(Provided records)
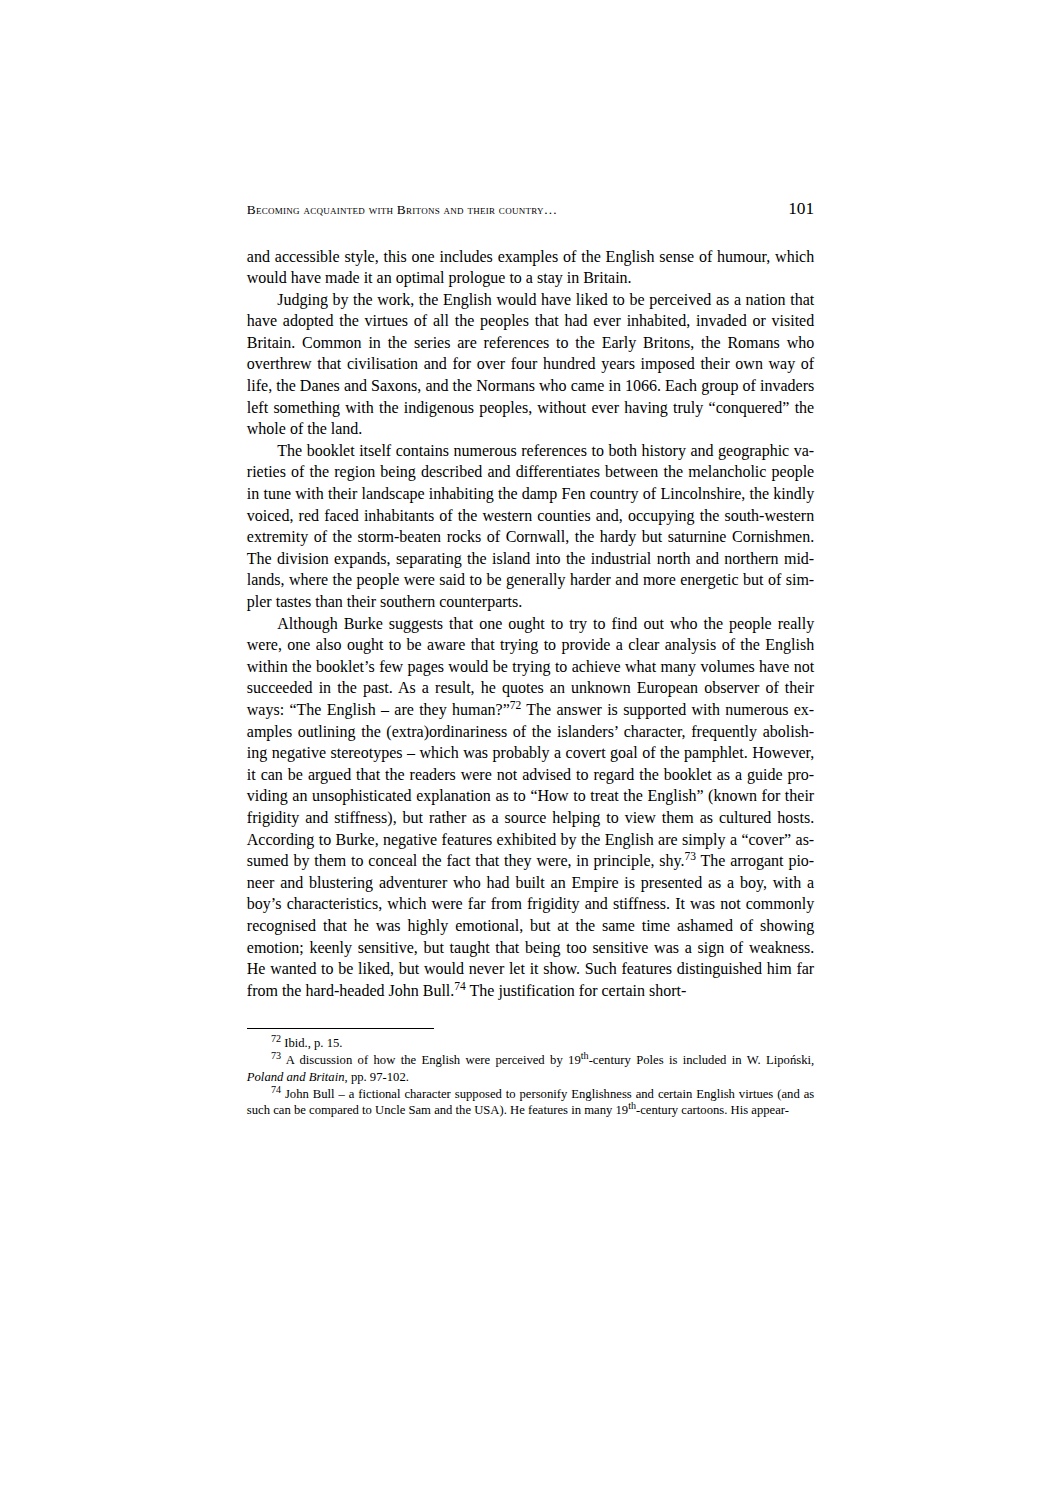Becoming acquainted with Britons and their country… 101
and accessible style, this one includes examples of the English sense of humour, which would have made it an optimal prologue to a stay in Britain.
Judging by the work, the English would have liked to be perceived as a nation that have adopted the virtues of all the peoples that had ever inhabited, invaded or visited Britain. Common in the series are references to the Early Britons, the Romans who overthrew that civilisation and for over four hundred years imposed their own way of life, the Danes and Saxons, and the Normans who came in 1066. Each group of invaders left something with the indigenous peoples, without ever having truly “conquered” the whole of the land.
The booklet itself contains numerous references to both history and geographic varieties of the region being described and differentiates between the melancholic people in tune with their landscape inhabiting the damp Fen country of Lincolnshire, the kindly voiced, red faced inhabitants of the western counties and, occupying the south-western extremity of the storm-beaten rocks of Cornwall, the hardy but saturnine Cornishmen. The division expands, separating the island into the industrial north and northern midlands, where the people were said to be generally harder and more energetic but of simpler tastes than their southern counterparts.
Although Burke suggests that one ought to try to find out who the people really were, one also ought to be aware that trying to provide a clear analysis of the English within the booklet’s few pages would be trying to achieve what many volumes have not succeeded in the past. As a result, he quotes an unknown European observer of their ways: “The English – are they human?”72 The answer is supported with numerous examples outlining the (extra)ordinariness of the islanders’ character, frequently abolishing negative stereotypes – which was probably a covert goal of the pamphlet. However, it can be argued that the readers were not advised to regard the booklet as a guide providing an unsophisticated explanation as to “How to treat the English” (known for their frigidity and stiffness), but rather as a source helping to view them as cultured hosts. According to Burke, negative features exhibited by the English are simply a “cover” assumed by them to conceal the fact that they were, in principle, shy.73 The arrogant pioneer and blustering adventurer who had built an Empire is presented as a boy, with a boy’s characteristics, which were far from frigidity and stiffness. It was not commonly recognised that he was highly emotional, but at the same time ashamed of showing emotion; keenly sensitive, but taught that being too sensitive was a sign of weakness. He wanted to be liked, but would never let it show. Such features distinguished him far from the hard-headed John Bull.74 The justification for certain short-
72 Ibid., p. 15.
73 A discussion of how the English were perceived by 19th-century Poles is included in W. Lipoński, Poland and Britain, pp. 97-102.
74 John Bull – a fictional character supposed to personify Englishness and certain English virtues (and as such can be compared to Uncle Sam and the USA). He features in many 19th-century cartoons. His appear-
(End Provided records)
- Task brief -
Write the records above out again exactly, with no pictures in your copy.

- Result of the exercise -
Becoming acquainted with Britons and their country… 101
and accessible style, this one includes examples of the English sense of humour, which would have made it an optimal prologue to a stay in Britain.
Judging by the work, the English would have liked to be perceived as a nation that have adopted the virtues of all the peoples that had ever inhabited, invaded or visited Britain. Common in the series are references to the Early Britons, the Romans who overthrew that civilisation and for over four hundred years imposed their own way of life, the Danes and Saxons, and the Normans who came in 1066. Each group of invaders left something with the indigenous peoples, without ever having truly “conquered” the whole of the land.
The booklet itself contains numerous references to both history and geographic varieties of the region being described and differentiates between the melancholic people in tune with their landscape inhabiting the damp Fen country of Lincolnshire, the kindly voiced, red faced inhabitants of the western counties and, occupying the south-western extremity of the storm-beaten rocks of Cornwall, the hardy but saturnine Cornishmen. The division expands, separating the island into the industrial north and northern midlands, where the people were said to be generally harder and more energetic but of simpler tastes than their southern counterparts.
Although Burke suggests that one ought to try to find out who the people really were, one also ought to be aware that trying to provide a clear analysis of the English within the booklet’s few pages would be trying to achieve what many volumes have not succeeded in the past. As a result, he quotes an unknown European observer of their ways: “The English – are they human?”72 The answer is supported with numerous examples outlining the (extra)ordinariness of the islanders’ character, frequently abolishing negative stereotypes – which was probably a covert goal of the pamphlet. However, it can be argued that the readers were not advised to regard the booklet as a guide providing an unsophisticated explanation as to “How to treat the English” (known for their frigidity and stiffness), but rather as a source helping to view them as cultured hosts. According to Burke, negative features exhibited by the English are simply a “cover” assumed by them to conceal the fact that they were, in principle, shy.73 The arrogant pioneer and blustering adventurer who had built an Empire is presented as a boy, with a boy’s characteristics, which were far from frigidity and stiffness. It was not commonly recognised that he was highly emotional, but at the same time ashamed of showing emotion; keenly sensitive, but taught that being too sensitive was a sign of weakness. He wanted to be liked, but would never let it show. Such features distinguished him far from the hard-headed John Bull.74 The justification for certain short-
72 Ibid., p. 15.
73 A discussion of how the English were perceived by 19th-century Poles is included in W. Lipoński, Poland and Britain, pp. 97-102.
74 John Bull – a fictional character supposed to personify Englishness and certain English virtues (and as such can be compared to Uncle Sam and the USA). He features in many 19th-century cartoons. His appear-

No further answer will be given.